Now that we have the information inside the table ‘tbl_orders’, lets play with it using MAX().

As we explained before,  the MAX() function will return the largest value of the selected column:

mysql> SELECT price FROM tbl_orders;
+-------+
| price |
+-------+
|   800 |
|  1200 |
|  1600 |
|   300 |
|   500 |
|   100 |
|   100 |
+-------+
7 rows in set (0.00 sec)

mysql> SELECT MAX(price) FROM tbl_orders;
+------------+
| MAX(price) |
+------------+
|       1600 |
+------------+
1 row in set (0.00 sec)

 

The MIN() Function

The MIN() function will return the smallest value of the selected column:


mysql> SELECT price FROM tbl_orders;
+-------+
| price |
+-------+
|   800 |
|  1200 |
|  1600 |
|   300 |
|   500 |
|   100 |
|   100 |
+-------+
7 rows in set (0.00 sec)

mysql> SELECT MIN(price) FROM tbl_orders;
+------------+
| MIN(price) |
+------------+
|        100 |
+------------+
1 row in set (0.00 sec)

 

The SUM() Function

The SUM() function returns the total sum of a column. The column must be numeric.

mysql> SELECT price FROM tbl_orders;
+-------+
| price |
+-------+
|   800 |
|  1200 |
|  1600 |
|   300 |
|   500 |
|   100 |
|   100 |
+-------+
7 rows in set (0.00 sec)

mysql> SELECT SUM(price) FROM tbl_orders;
+------------+
| SUM(price) |
+------------+
|       4600 |
+------------+
1 row in set (0.00 sec)

 

The AVG() Function

The AVG() function returns the average value of all values in a column.
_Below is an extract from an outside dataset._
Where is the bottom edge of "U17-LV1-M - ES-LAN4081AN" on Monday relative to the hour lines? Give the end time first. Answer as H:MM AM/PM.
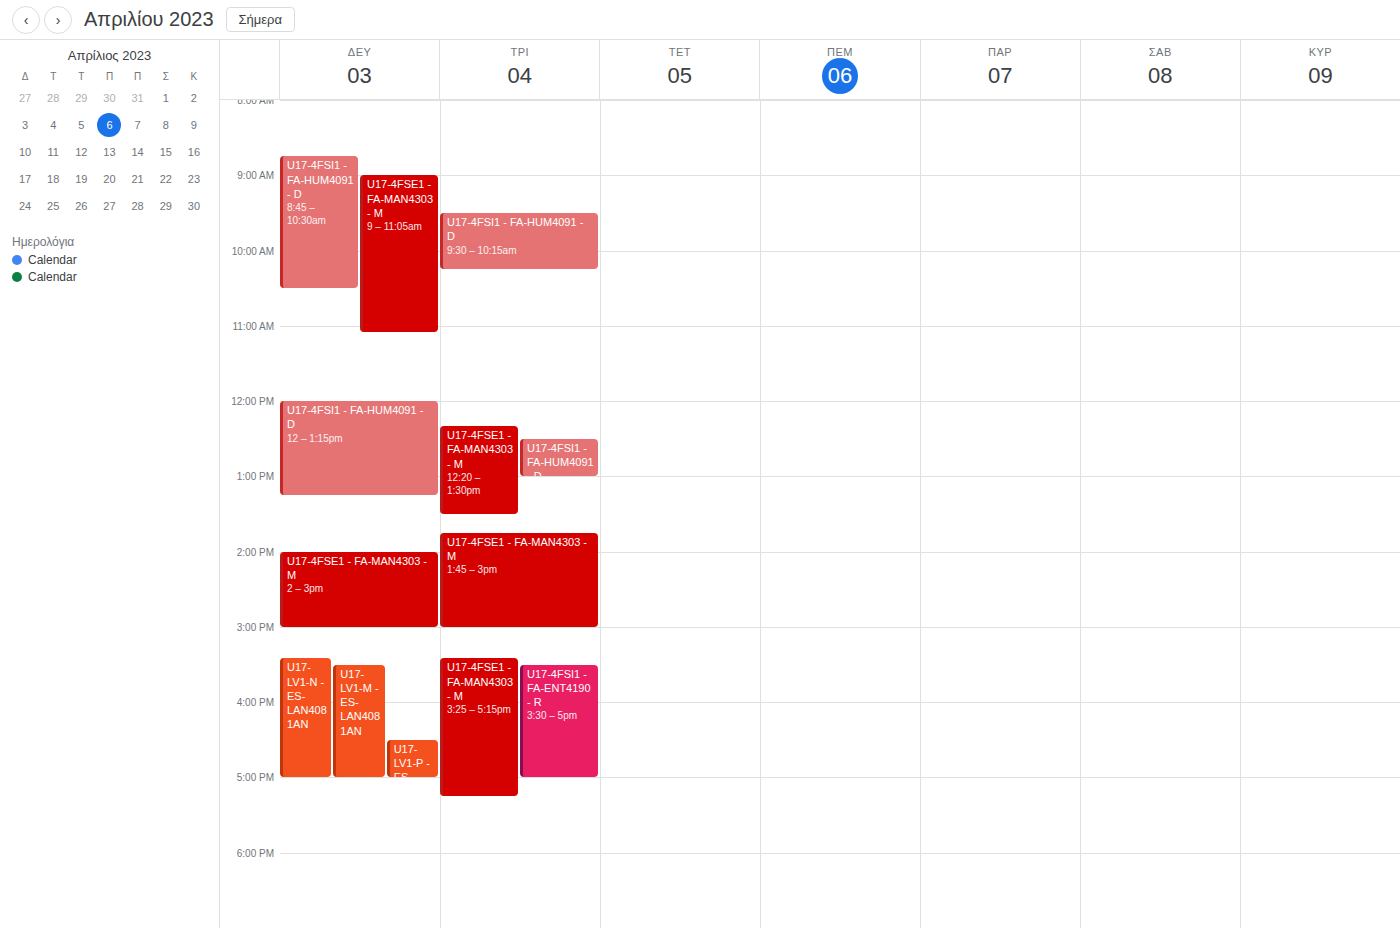
5:00 PM -- exactly on the 5 PM line.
mysql> SELECT price FROM tbl_orders;
+-------+
| price |
+-------+
|   800 |
|  1200 |
|  1600 |
|   300 |
|   500 |
|   100 |
|   100 |
+-------+
7 rows in set (0.00 sec)

mysql> SELECT AVG(price) FROM tbl_orders;
+------------+
| AVG(price) |
+------------+
|   657.1429 |
+------------+
1 row in set (0.00 sec)

The COUNT() Function

The COUNT() function returns the number of rows.

mysql> SELECT price FROM tbl_orders;
+-------+
| price |
+-------+
|   800 |
|  1200 |
|  1600 |
|   300 |
|   500 |
|   100 |
|   100 |
+-------+
7 rows in set (0.00 sec)

mysql> SELECT COUNT(price) FROM tbl_orders;
+--------------+
| COUNT(price) |
+--------------+
|            7 |
+--------------+
1 row in set (0.00 sec)

The FIRST() Function and LAST() Function

The FIRST() function returns the first value in a column while the LAST() function returns the last value in a column.
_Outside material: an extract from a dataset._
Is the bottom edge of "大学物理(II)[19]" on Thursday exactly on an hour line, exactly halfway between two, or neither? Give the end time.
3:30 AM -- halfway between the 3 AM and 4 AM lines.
This sounds wonderful if wasn’t the fact that these two functions do not exist in MySQL.

The reason because they don’t exist is that the data is stored in b-trees; therefore, there are no definitions of how the data is being stored in a table.
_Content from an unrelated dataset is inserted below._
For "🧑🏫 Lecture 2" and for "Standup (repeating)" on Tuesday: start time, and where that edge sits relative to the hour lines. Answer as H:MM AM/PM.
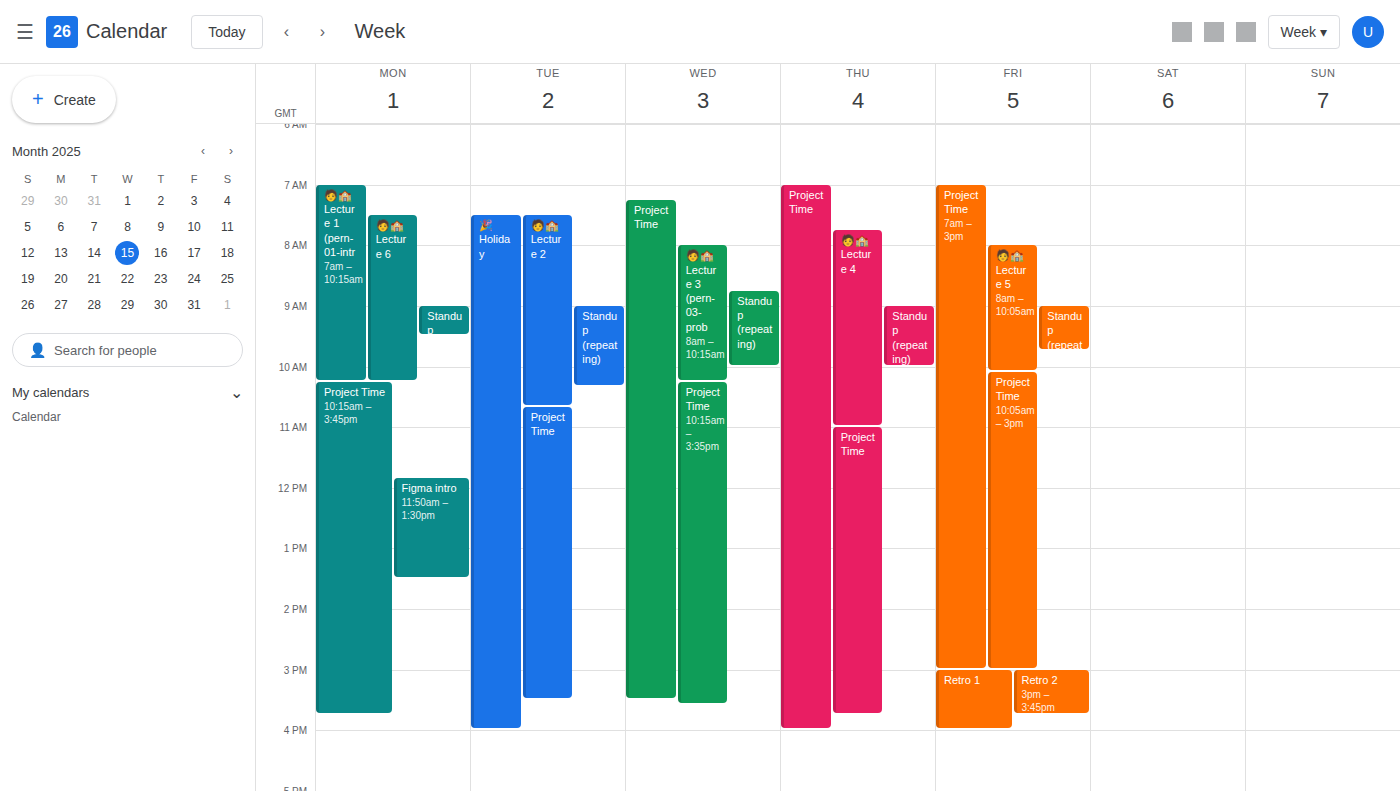
"🧑🏫 Lecture 2": 7:30 AM, halfway between the 7 AM and 8 AM lines. "Standup (repeating)": 9:00 AM, exactly on the 9 AM line.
However, we can emulate FIRST() and LAST() functions by using ORDER BY (together with ASC or DESC), and LIMIT.
Emulating the function FIRST():

mysql> SELECT price FROM tbl_orders ORDER BY price ASC;
+-------+
| price |
+-------+
|   100 |
|   100 |
|   300 |
|   500 |
|   800 |
|  1200 |
|  1600 |
+-------+
7 rows in set (0.00 sec)

mysql> SELECT price FROM tbl_orders ORDER BY price ASC LIMIT 1;
+-------+
| price |
+-------+
|   100 |
+-------+
1 row in set (0.00 sec)

Emulating the function LAST():

mysql> SELECT price FROM tbl_orders ORDER BY price DESC;
+-------+
| price |
+-------+
|  1600 |
|  1200 |
|   800 |
|   500 |
|   300 |
|   100 |
|   100 |
+-------+
7 rows in set (0.00 sec)

mysql> SELECT price FROM tbl_orders ORDER BY price DESC LIMIT 1;
+-------+
| price |
+-------+
|  1600 |
+-------+
1 row in set (0.00 sec)

 

Lets continue by looking at the most commonly used scalar functions:

 

The NOW() Function

The NOW() functions returns the current system date and time based on the input value.

mysql> SELECT NOW();
+---------------------+
| NOW()               |
+---------------------+
| 2012-02-05 19:11:36 |
+---------------------+
1 row in set (0.01 sec)

For example, we could use the function str_to_date() to format the input, NOW(), and update the date of one record.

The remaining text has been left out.